Department of Biological Sciences, University of California, Santa Barbara, California 93106.
Plant Physiol. 1972 May;49(5):716-21. doi: 10.1104/pp.49.5.716.
Previous work in this laboratory has shown that cucumber (Cucumis sativus L.) seedlings contain large amounts, relative to other indolic compounds, of extractable indole-3-ethanol (IEt); tracer studies have established that IEt is metabolized to IAA. We have now succeeded in isolating an enzyme from these seedlings which catalyzes the oxidation of IEt to indole-3-acetaldehyde (IAAld). The identification of the product as IAAld was based on solvent partitioning of the free aldehyde and its bisulfite adduct and radiochromatography following incubation of enzyme with (14)C-IEt. A novel, quantitative colorimetric test for IAAld was also developed utilizing the Salkowski reagent. Partial purification of the enzyme was achieved by salt gradient chromatography on Bio-Rex 70, heating the preparation to 70 C, and chromatography on Sephadex G-150. This purification procedure yielded an enzyme activity purified in excess of 3000-fold, and studies on a standardized Sephadex column suggest a molecular weight of the enzyme of approximately 105,000. The reaction was found to proceed only aerobically; and, in the absence of other electron acceptors, O(2) appears to be reduced to H(2)O(2). The enzyme has nearly maximum activity from pH 8 to 11.

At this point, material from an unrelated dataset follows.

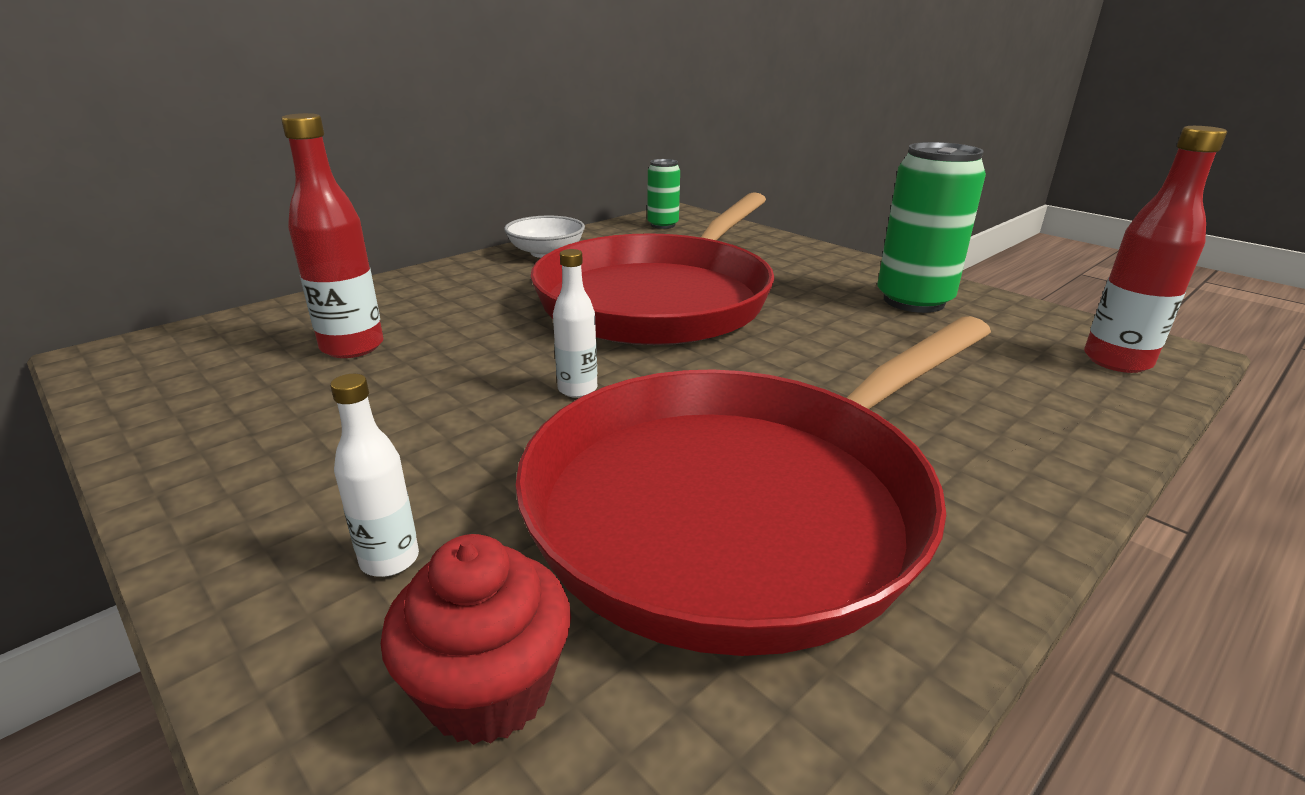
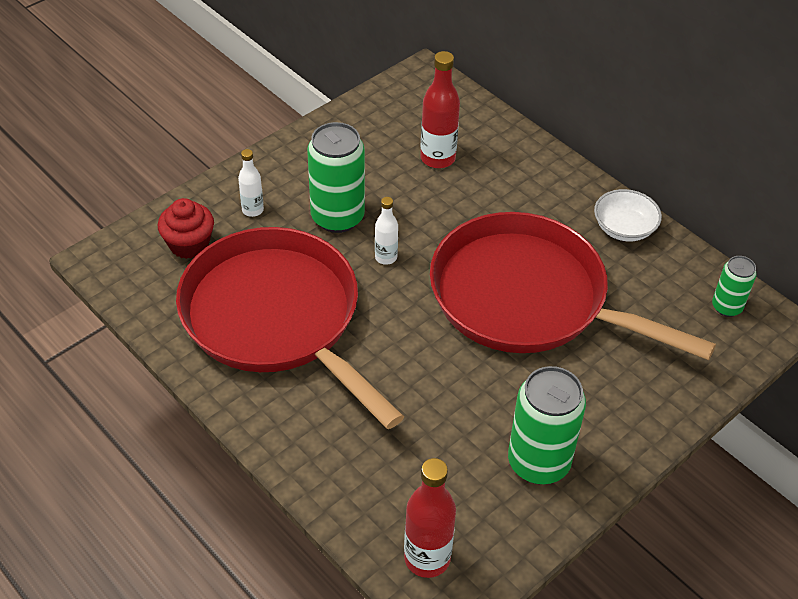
camera: 90 degrees right, 20 degrees up
none -> green can [307,122,365,233]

先前在本实验室的工作表明,相对于其他吲哚类化合物,黄瓜(Cucumis sativus L.)幼苗中含有大量可提取的吲哚-3-乙醇(IEt);示踪研究已经确定 IEt 被代谢为 IAA。我们现在已经成功地从这些幼苗中分离出一种酶,它可以催化 IEt 氧化为吲哚-3-乙醛(IAAld)。产物被鉴定为 IAAld 的依据是游离醛及其亚硫酸氢盐加合物的溶剂分配以及在(14)C-IEt 孵育后酶的放射色谱分析。还利用 Salkowski 试剂开发了一种新型的、定量比色法测定 IAAld 的方法。通过在 Bio-Rex 70 上进行盐梯度层析、将制剂加热至 70°C 以及在 Sephadex G-150 上进行层析,实现了酶的部分纯化。该纯化程序使酶的活性得到了超过 3000 倍的纯化,并且在标准化的 Sephadex 柱上的研究表明该酶的分子量约为 105,000。该反应仅在有氧条件下进行;并且,在没有其他电子受体的情况下,O(2) 似乎被还原为 H(2)O(2)。该酶在 pH 8 到 11 之间具有几乎最大的活性。